Five cybersecurity questions that boards should consider

With today’s increased digitalization and work-from-home models, organizations have seen a rise in security breaches. And while the onus was previously on network security teams to prevent cyberattacks, now the board of directors is being viewed, and held accountable, as custodians of organizational data.

Boards face the need to not only include cybersecurity on their agendas, but also periodically execute cybersecurity strategies, in coordination with corporate leadership. At many organizations, this begs the question: What steps can (and should) the board take to protect the company, as well as minimize damage in the event of a breach?

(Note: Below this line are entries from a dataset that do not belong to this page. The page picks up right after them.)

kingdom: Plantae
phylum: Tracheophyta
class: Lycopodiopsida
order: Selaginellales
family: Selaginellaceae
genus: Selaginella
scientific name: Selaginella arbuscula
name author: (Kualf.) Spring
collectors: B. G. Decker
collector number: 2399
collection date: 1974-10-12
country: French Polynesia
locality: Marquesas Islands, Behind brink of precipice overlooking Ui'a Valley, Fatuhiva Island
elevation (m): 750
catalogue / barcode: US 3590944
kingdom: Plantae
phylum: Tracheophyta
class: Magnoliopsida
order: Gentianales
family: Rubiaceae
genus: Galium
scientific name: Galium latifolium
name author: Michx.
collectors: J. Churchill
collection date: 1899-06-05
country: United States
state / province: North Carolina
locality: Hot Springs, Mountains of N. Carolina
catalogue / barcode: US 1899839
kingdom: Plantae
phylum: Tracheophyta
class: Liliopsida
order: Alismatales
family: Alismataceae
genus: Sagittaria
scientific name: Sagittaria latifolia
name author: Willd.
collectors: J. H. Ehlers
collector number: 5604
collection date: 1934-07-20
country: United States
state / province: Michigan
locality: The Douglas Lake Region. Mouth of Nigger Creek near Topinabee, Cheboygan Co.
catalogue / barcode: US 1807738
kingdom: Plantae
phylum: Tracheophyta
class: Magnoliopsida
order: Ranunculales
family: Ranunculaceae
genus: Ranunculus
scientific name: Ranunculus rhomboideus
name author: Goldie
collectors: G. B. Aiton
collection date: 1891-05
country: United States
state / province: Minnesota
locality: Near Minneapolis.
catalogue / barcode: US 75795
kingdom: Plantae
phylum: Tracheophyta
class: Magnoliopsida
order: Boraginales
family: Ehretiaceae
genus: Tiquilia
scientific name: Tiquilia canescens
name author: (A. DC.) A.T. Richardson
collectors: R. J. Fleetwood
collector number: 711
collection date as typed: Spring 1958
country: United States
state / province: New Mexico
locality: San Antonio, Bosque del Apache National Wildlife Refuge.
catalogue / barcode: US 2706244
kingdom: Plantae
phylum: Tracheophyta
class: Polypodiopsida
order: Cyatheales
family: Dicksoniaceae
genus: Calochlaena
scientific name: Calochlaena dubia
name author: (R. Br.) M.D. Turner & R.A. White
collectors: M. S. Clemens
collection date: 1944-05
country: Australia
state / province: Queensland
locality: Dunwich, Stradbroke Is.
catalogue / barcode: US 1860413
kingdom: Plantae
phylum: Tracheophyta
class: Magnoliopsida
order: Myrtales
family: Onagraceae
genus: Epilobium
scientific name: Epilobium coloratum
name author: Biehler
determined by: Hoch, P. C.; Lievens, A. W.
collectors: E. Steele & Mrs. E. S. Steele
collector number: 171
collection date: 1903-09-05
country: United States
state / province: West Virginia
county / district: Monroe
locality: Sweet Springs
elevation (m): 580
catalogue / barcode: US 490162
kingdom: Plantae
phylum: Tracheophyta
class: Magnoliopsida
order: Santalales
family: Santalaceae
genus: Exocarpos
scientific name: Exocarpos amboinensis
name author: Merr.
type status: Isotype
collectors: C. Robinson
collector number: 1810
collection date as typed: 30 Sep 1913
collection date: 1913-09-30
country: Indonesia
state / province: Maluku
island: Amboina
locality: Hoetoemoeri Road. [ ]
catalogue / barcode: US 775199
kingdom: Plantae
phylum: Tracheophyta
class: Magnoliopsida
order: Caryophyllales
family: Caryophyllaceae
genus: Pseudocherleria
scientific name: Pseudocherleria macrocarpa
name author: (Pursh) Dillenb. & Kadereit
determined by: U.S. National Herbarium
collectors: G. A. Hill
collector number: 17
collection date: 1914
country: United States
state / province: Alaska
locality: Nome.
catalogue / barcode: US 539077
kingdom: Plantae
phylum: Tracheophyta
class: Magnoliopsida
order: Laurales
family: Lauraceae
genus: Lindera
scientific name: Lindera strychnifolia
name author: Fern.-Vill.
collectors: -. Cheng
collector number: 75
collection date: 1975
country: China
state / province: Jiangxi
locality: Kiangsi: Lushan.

Deloitte’s recent report, “The Changing Role of the Board on Cybersecurity,” addresses these questions and underscores the importance of a top-down approach in creating more secure and resilient organizations. As potential attack surfaces increase in more distributed and homebound environments, here are five questions that companies and their boards can consider in order to foster a strong cybersecurity posture.

1. Is there a holistic approach to tackling cyber-related matters? Analyses of cyberattacks reveal that it’s not only technology breaches that lead to security incidents, but also the exploitation of well-meaning employees, who lack adequate preparedness. In addition to robust technology and monitoring, a holistic approach to cybersecurity requires active participation from a number of parties. This includes making cybersecurity the responsibility of each individual in the organization, and empowering them with basic threat awareness and response techniques.
2. What are the “crown jewels” that we must protect? Does management review them and make changes? As organizations operate in a digital world, and as threats from adversaries increase in sophistication, there will always be gaps in cybersecurity controls. It’s important for companies to identify certain key assets or “crown jewels” and categorize them based on their value. These categorizations will influence an organization’s cyber strategy and help the board evaluate risks that can be accepted, mitigated or transferred.
3. Is there well-defined cyber risk ownership at the board or management level? And have they developed a resilient contingency plan in dealing with a possible cyber breach and changing risk landscape? The evolution of cyber risks calls for attention at multiple levels: from the board and senior leadership, to internal audit, risk management and cyber teams. While the board should be responsible for ensuring that cyber strategies are created and subsequently implemented by leaders, companies also need to provide feedback on the outcome of these strategies to the board. In addition, it’s important for the board to be up-to-date on changing cybersecurity models, such as the movement from the flawed castle-and-moat approach to the more stringent and robust zero-trust model. This will help companies tackle more sophisticated attacks and make informed decisions in real-time.
4. Is there a strategy to identify and hire diverse cybersecurity talent?
   Updates and changes to the regulatory environment, legal and compliance landscape, and business processes have broadened the skillset that modern cyber teams require. The cyber workforce gap is wide, with a 2020 (ISC)² study estimating it encompasses more than 3 million open jobs. Organizations cannot automate or outsource their way out of such a large gap; they face the need to create a diverse cyber culture that attracts and retains professionals. The board can actively adopt and sponsor a more concerted effort in hiring diverse talent, resulting in unique perspectives from skilled individuals.
5. Has management factored in risk with third parties, including outsourced IT, cloud service providers and other partners, in its cyber strategy? With cyberthreats becoming more sophisticated and pervasive, it greatly benefits businesses to have proactive security mechanisms across the entire organizational ecosystem, including with business partners, contractors and other vendors – ensuring these third-parties have acceptable levels of cybersecurity.

Adopting and implementing a proactive, top-down approach to cybersecurity enables organizations to mitigate risk and gain a competitive advantage. Successfully creating a culture of cybersecurity is now atop the board’s priorities. With robust cyber oversight now, companies can anticipate – and act on, with confidence – what’s new and next.